Our mentor stresses the value of reading in absorbing the role of vowel sounds. If the consonants are the percussion section of our verbal orchestra, the vowels are the violins. This doesn’t mean that the composer may use them with abandon (loose vowels), but that they serve as the major affective instrument in the concerto for pen and paper.

So if our Homer is more of a pop fly, what kind of reading provides the best tonic for the writer’s vocabulary? The tabloid newspaper that suffices for too many readers is fashioned for mouth-breathers, folk who view words of more than one syllable as a threat to comprehension. At the other extreme are today’s “critically acclaimed” novels that employ words that have a difficult relationship with their meaning, or are so arcane that even the author seems unsure of their connotation.

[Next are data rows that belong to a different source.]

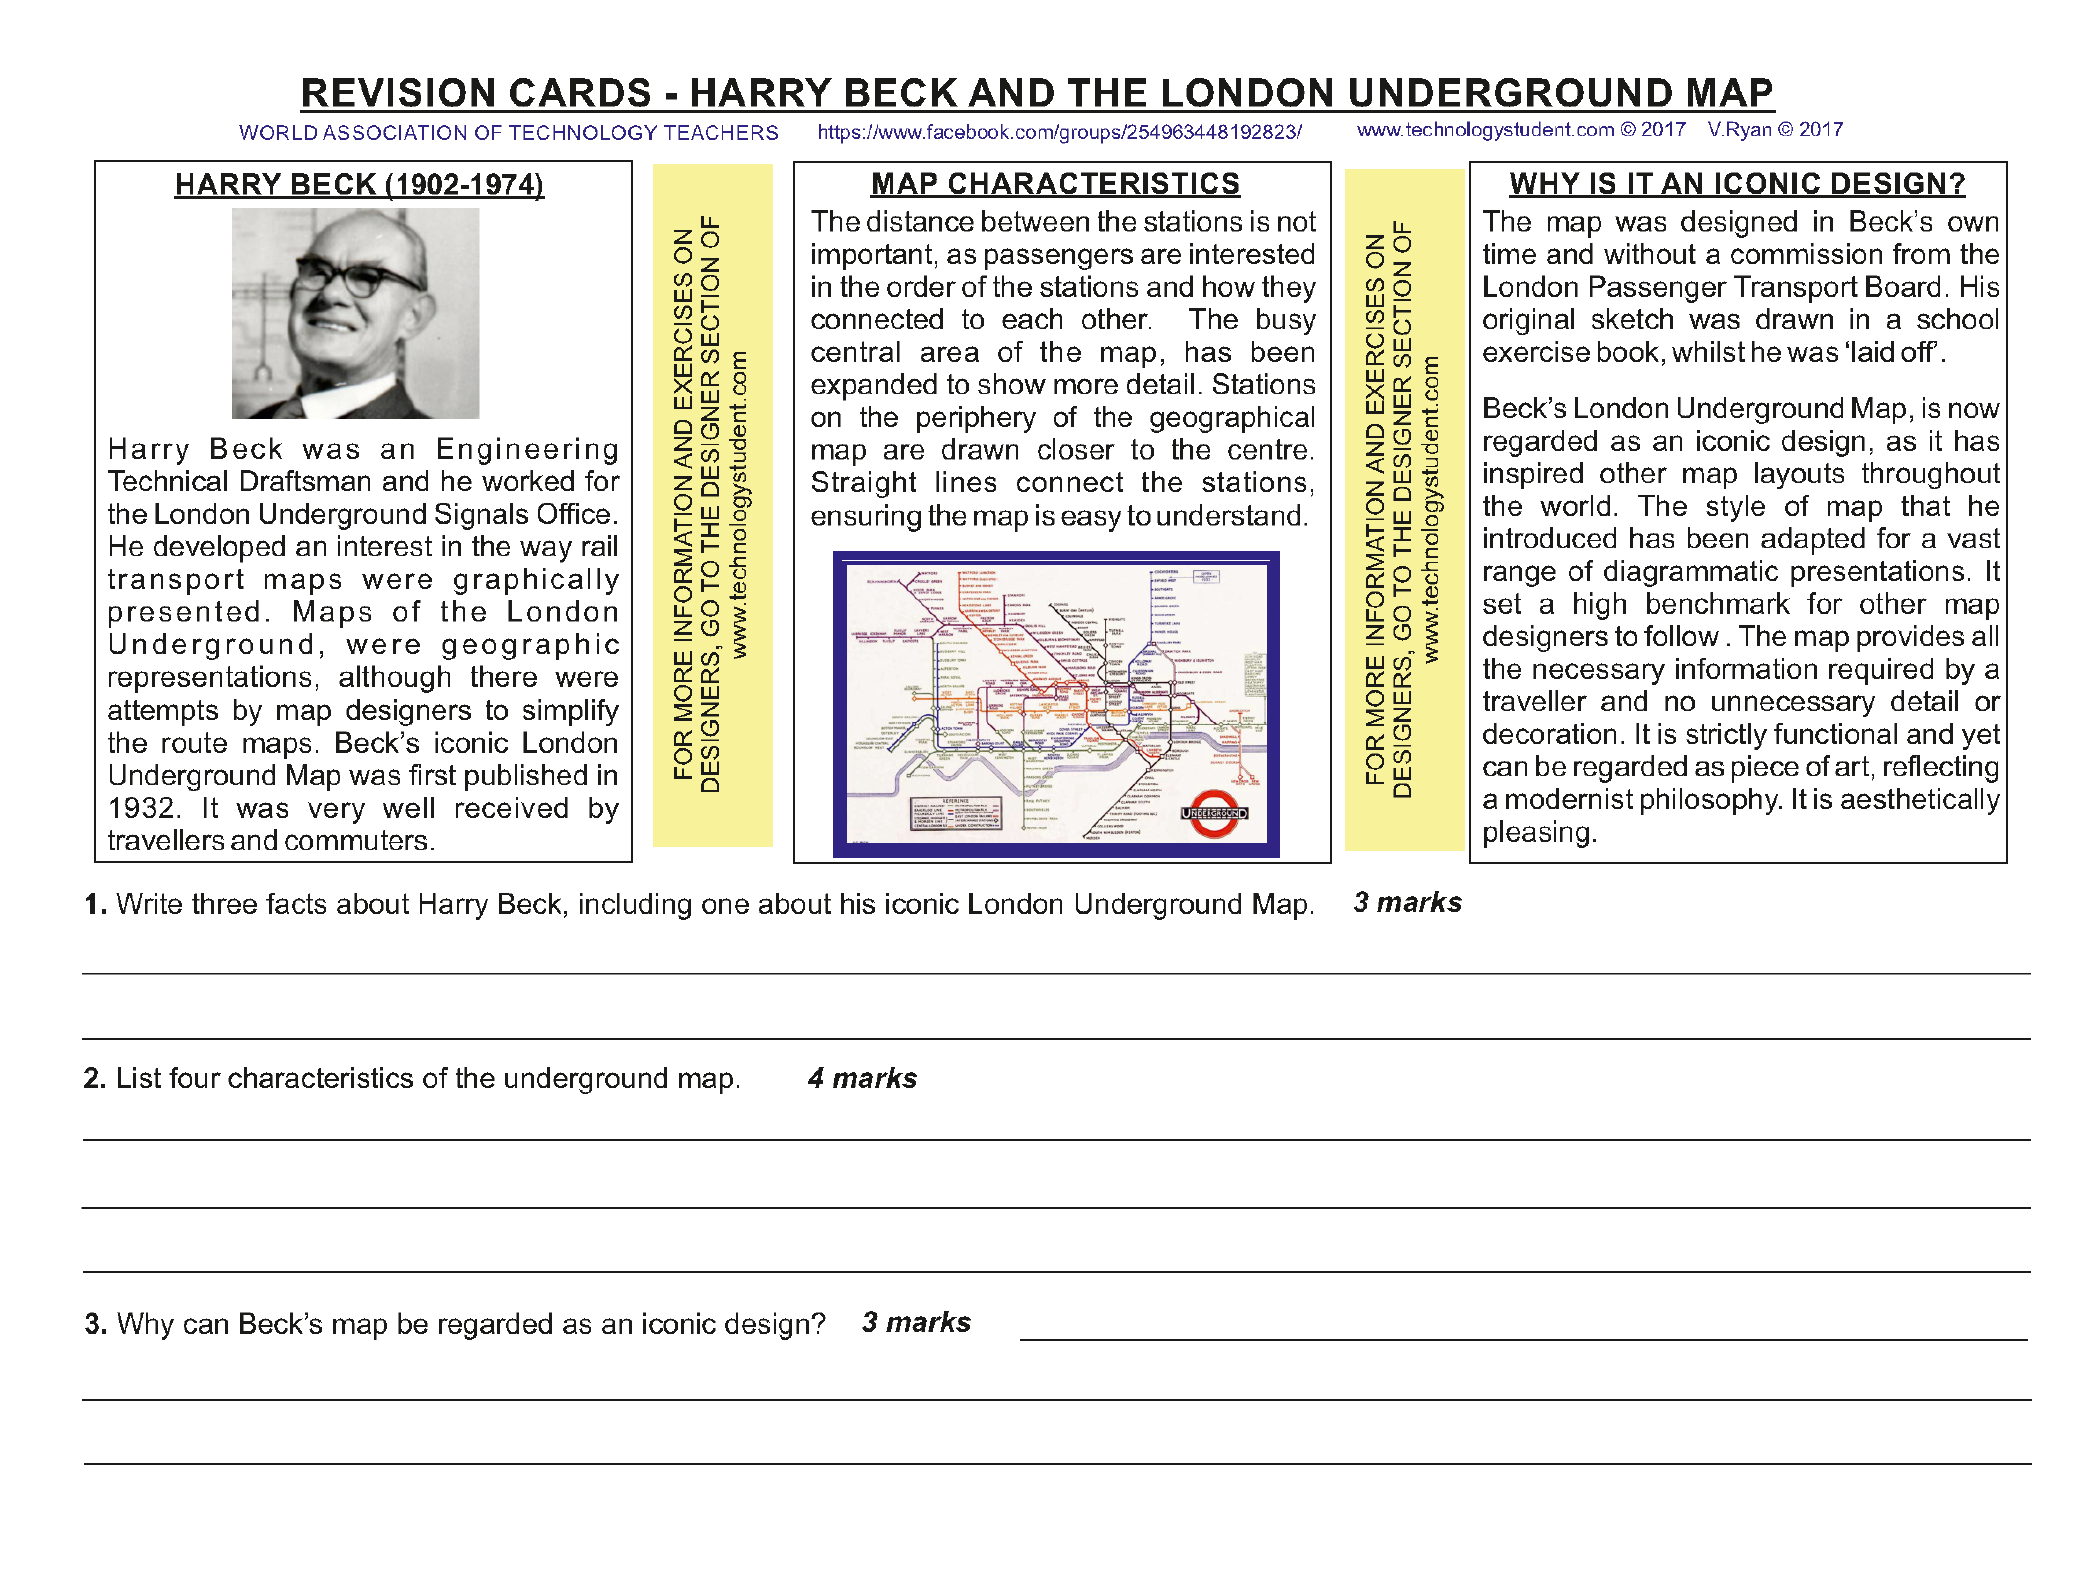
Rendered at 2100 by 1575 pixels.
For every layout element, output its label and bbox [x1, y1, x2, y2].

picture [15, 55, 2064, 1504]
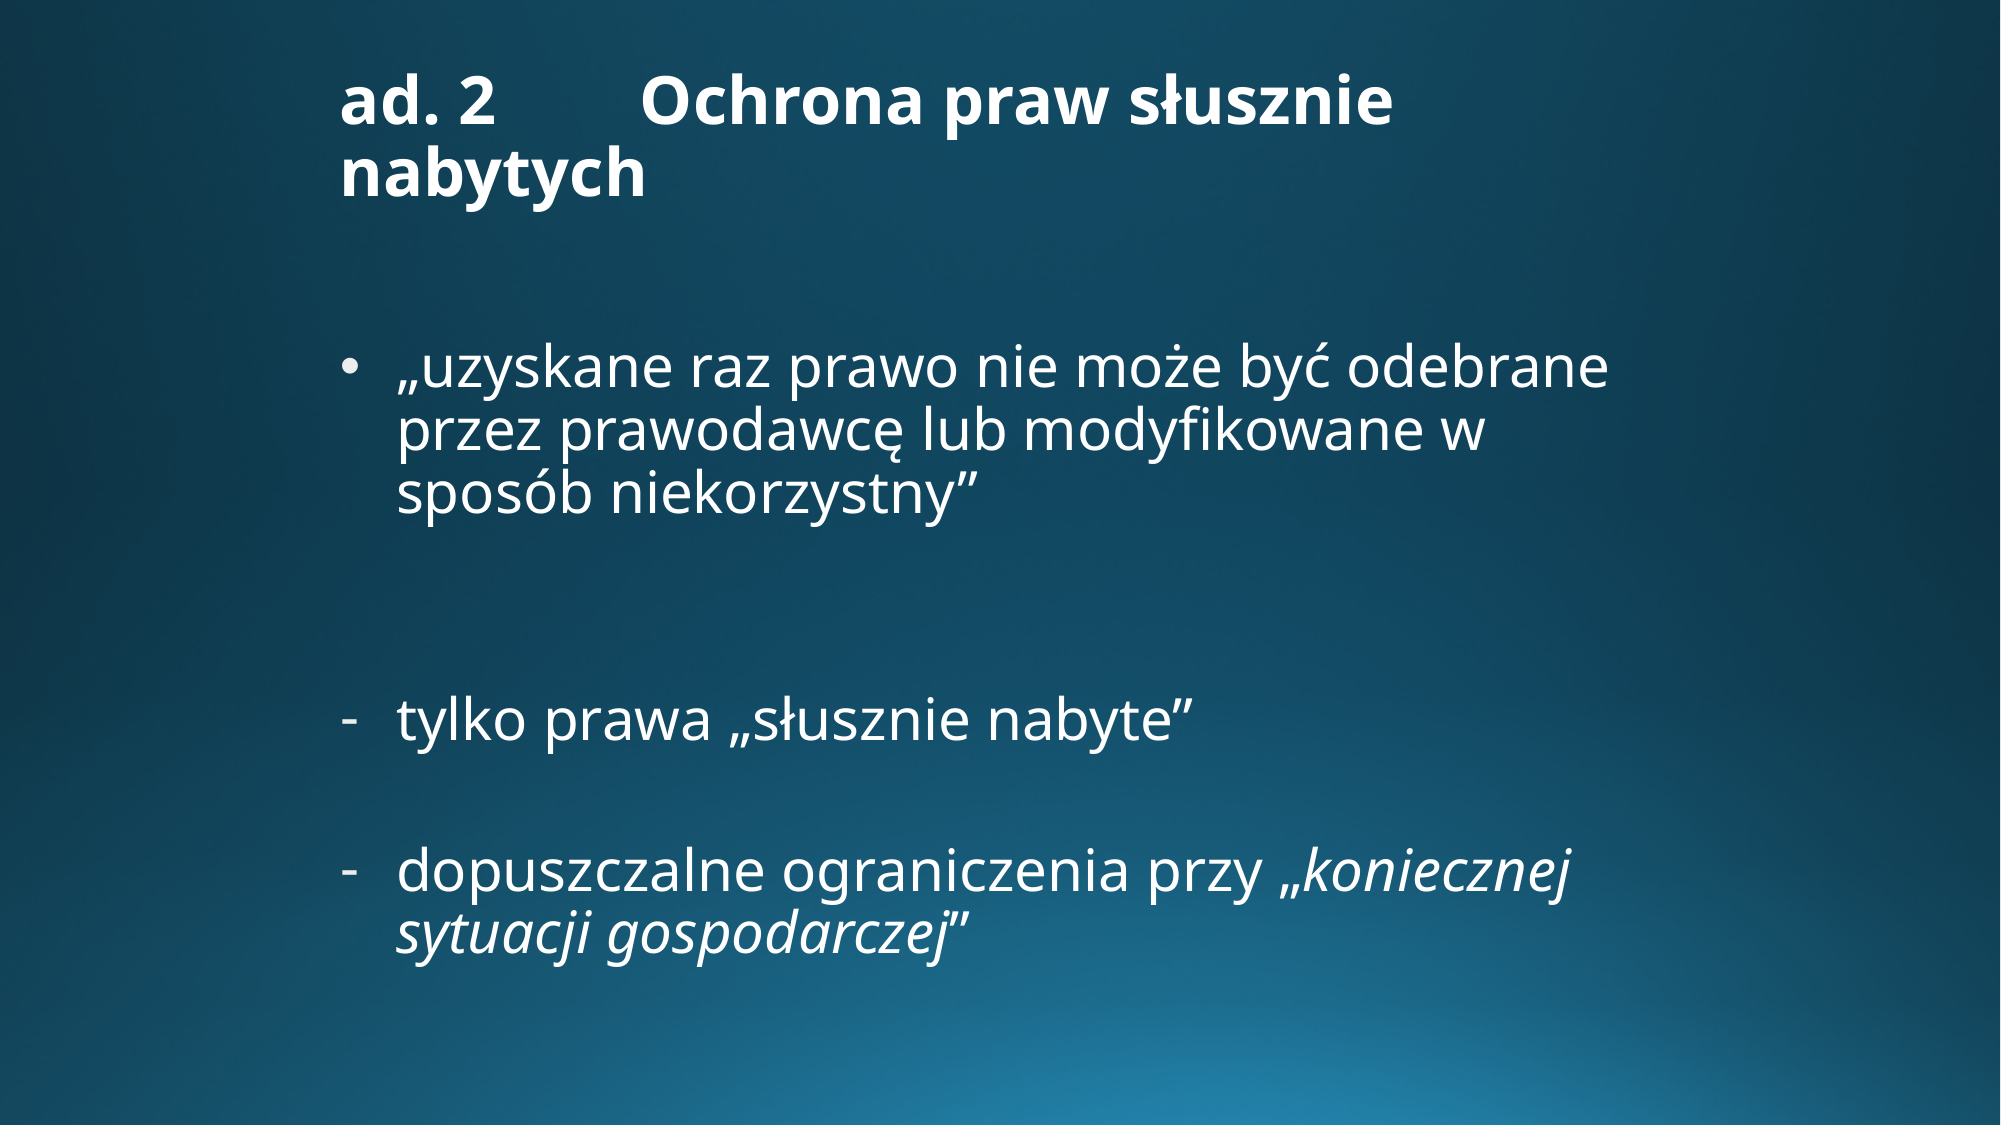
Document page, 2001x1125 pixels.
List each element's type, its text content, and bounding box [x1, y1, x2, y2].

list „uzyskane raz prawo nie może być odebrane przez prawodawcę lub modyfikowane w sposób niekorzystny” tylko prawa „słusznie nabyte” dopuszczalne ograniczenia przy „koniecznej sytuacji gospodarczej” [324, 262, 1675, 1005]
title ad. 2 Ochrona praw słusznie nabytych [324, 45, 1675, 233]
picture [0, 0, 2001, 1125]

The classics are safer for reading. Their durability is testimony to the authors’ concentrating on the story to be told, without readers having to commute to the nearest Webster.

The public library: that is the place to find reading that fructifies vocabulary. Walk straight past the table of latest bestsellers to the stacks that bear the classics. When you check out a work by William Makepeace Thackeray or Anton Chekhov, the librarian will look at you with new respect.

For maximum benefit this reading should be done in bed. The brain seems to benefit from having the feet somewhat elevated. The prone position, too, facilitates distribution of such blood as is flowing to the cortex, though falling asleep over your book may invoke suffocation.

What is not verbally salubrious is reading on the computer. Google is no substitute for good books. On the Internet all paths lead to naughty pictures, regardless of whether the reader set out to check a ferry or train schedule. If he or she is impoverished for human company, the Internet readily seduces the reader into an exchange of e-correspondence with another loner in Tibet — and into the delusion that this matches the quality of the letters of Bernard Shaw and Ellen Terry.

No, the computer, as an editor, has no talent beyond bugging you about your spelling. Picky, picky, picky, and not a good word to say about your punctuation.